Rationale for Antiretroviral Therapeutic Drug Monitoring
The virologic efficacy of antiretroviral therapy is assessed by viral suppression. It has been shown that insufficient viral suppression (ie. detectable viremia) is associated with the development of viral resistance to the antiretroviral agents. It is therefore essential to optimize therapy in order to achieve an undetectable viral load.
An association between plasma concentrations and virologic suppression and/or safety has been shown for several antiretrovirals. Most antiretroviral agents have a narrow therapeutic index. Antiretroviral therapeutic drug monitoring (TDM) is a useful tool to increase virologic efficacy, tolerability and safety of antiretroviral therapy as it ensures therapeutic concentrations through dose adjustments.

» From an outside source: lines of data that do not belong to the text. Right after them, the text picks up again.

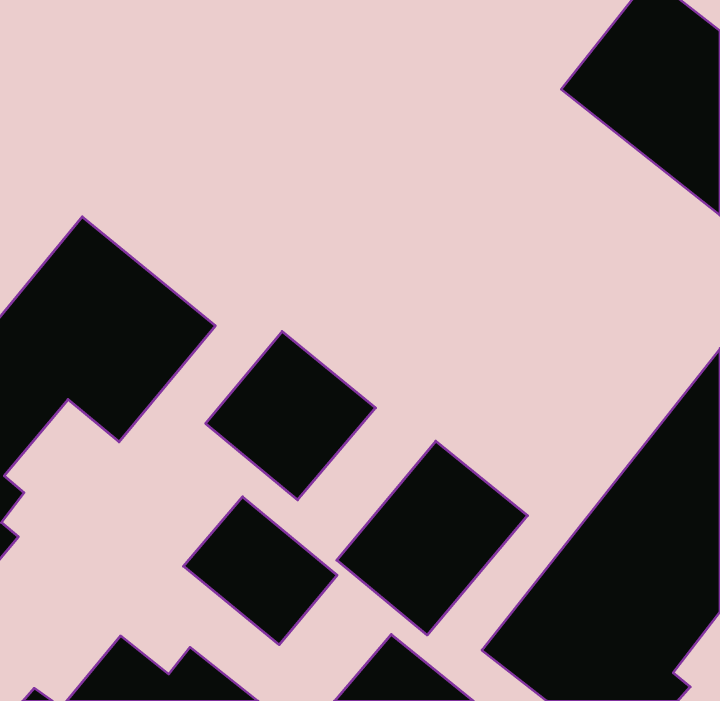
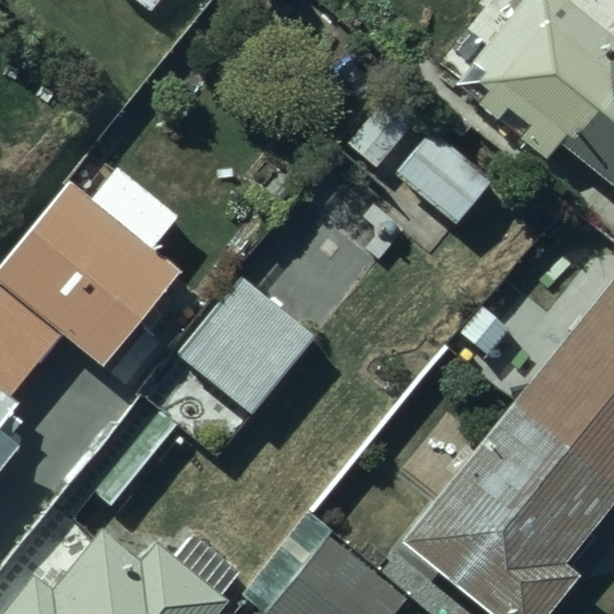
building: [337,441,528,635] -> none
building: [183,497,337,645] -> none

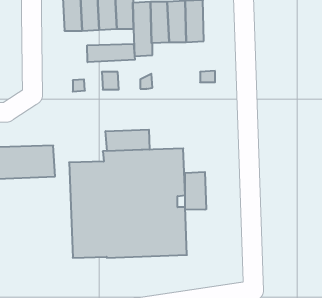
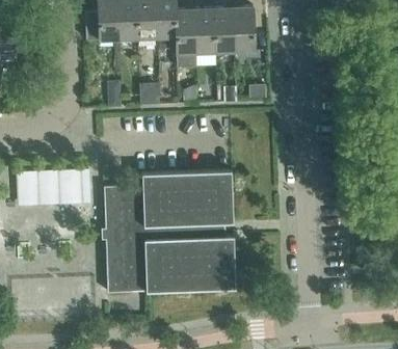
building: [87,44,135,62] -> none
building: [106,130,149,151] -> none
building: [185,172,206,210] -> none

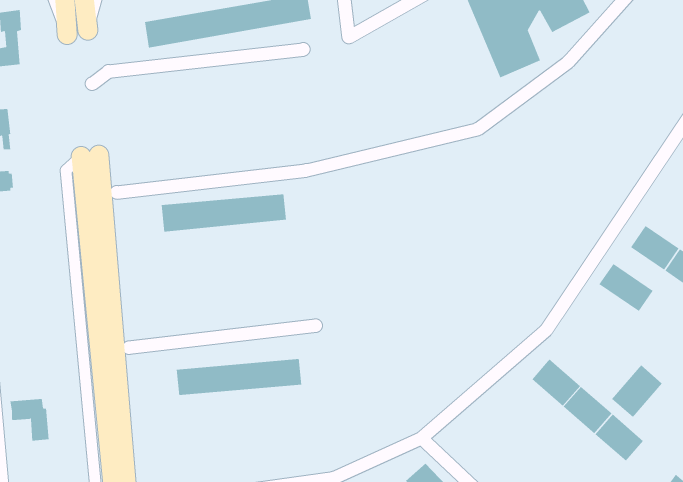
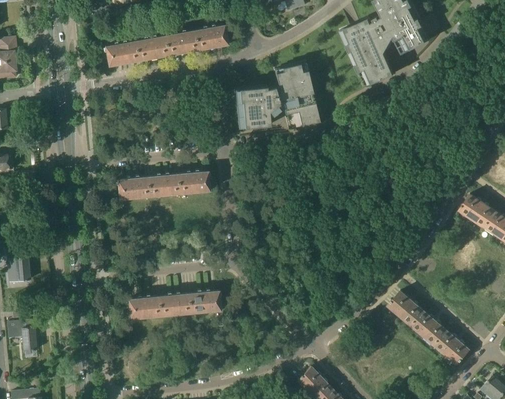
building: none -> [235,62,321,129]
building: [599,263,654,312] -> none
building: none -> [7,250,31,281]
building: [611,365,663,418] -> none

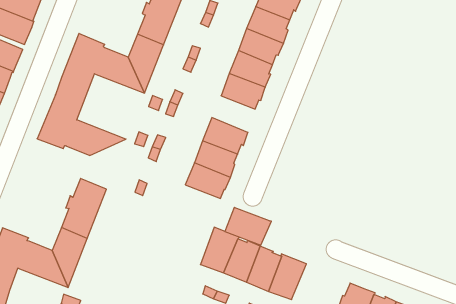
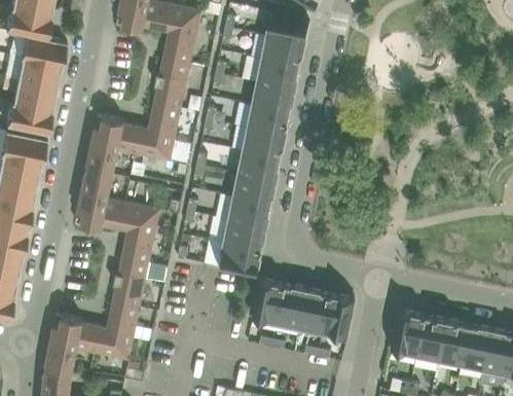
building: none -> [239,150,279,181]
building: none -> [122,208,159,259]
building: [225,207,271,245] -> [219,242,262,274]

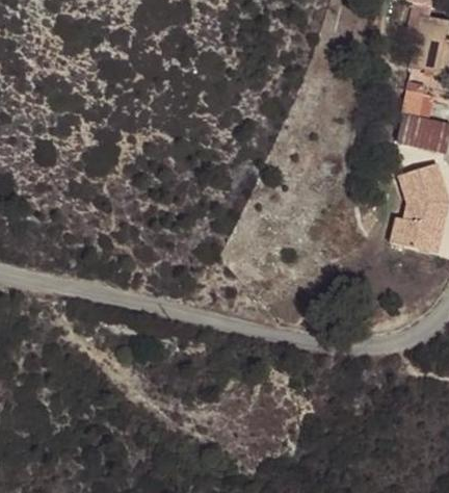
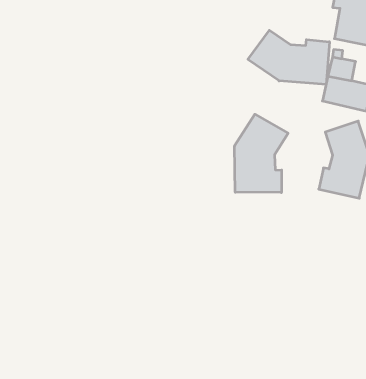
building: none -> [248,30,329,84]
building: none -> [235,114,288,193]

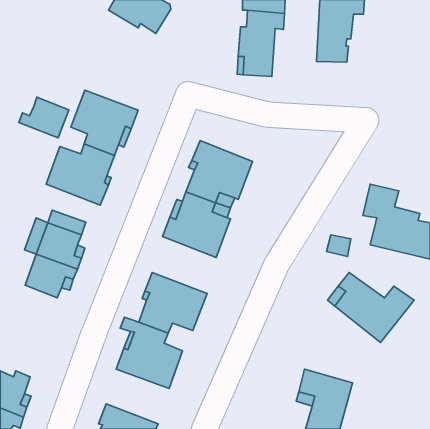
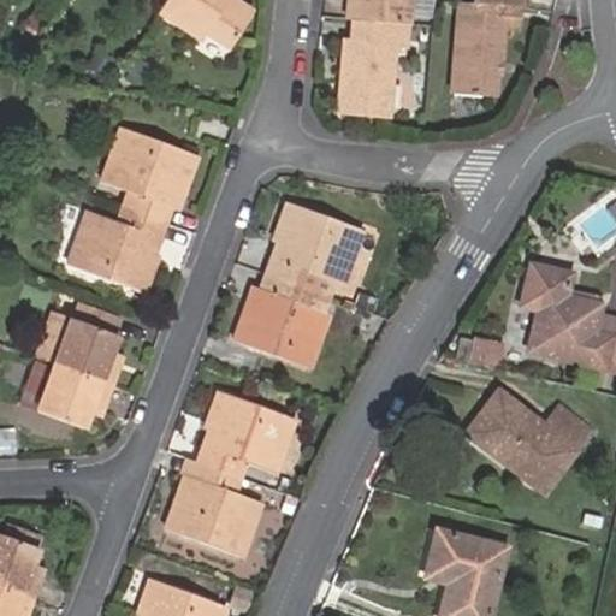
building: [19,97,69,138] -> none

High interpatient pharmacokinetic variability (varying concentrations between patients) and low intrapatient pharmacokinetic variability (more consistent concentrations within the same patient) also favour the use of antiretroviral TDM.
For more information regarding antiretroviral TDM, click here for available presentations.
Antiretrovirals analyzed by the program
CCR5 antagonist
- Maraviroc
Integrase inhibitor
- Raltegravir
- In development: elvitegravir and dolutegravir (not currently offered)
Non-Nucleoside Reverse Transcriptase Inhibitors (NNRTIs)
- Efavirenz
- Etravirine
- Nevirapine
- In development: rilpivirine (not currently offered)
- Not analyzed: delavirdine
Protease Inhibitors (PIs)
- Amprenavir (fosamprenavir)
- Atazanavir
- Darunavir
- Indinavir
- Lopinavir
- Nelfinavir
- Ritonavir -Interpretation reports are not provided when used as a PI pharmacoenhancer (PI boosting agent).
- Saquinavir
- Tipranavir
Please note: We do not measure nucleoside reverse transcriptase inhibitor (NRTI) plasma or intracellular concentrations nor do we measure enfuvirtide plasma concentrations.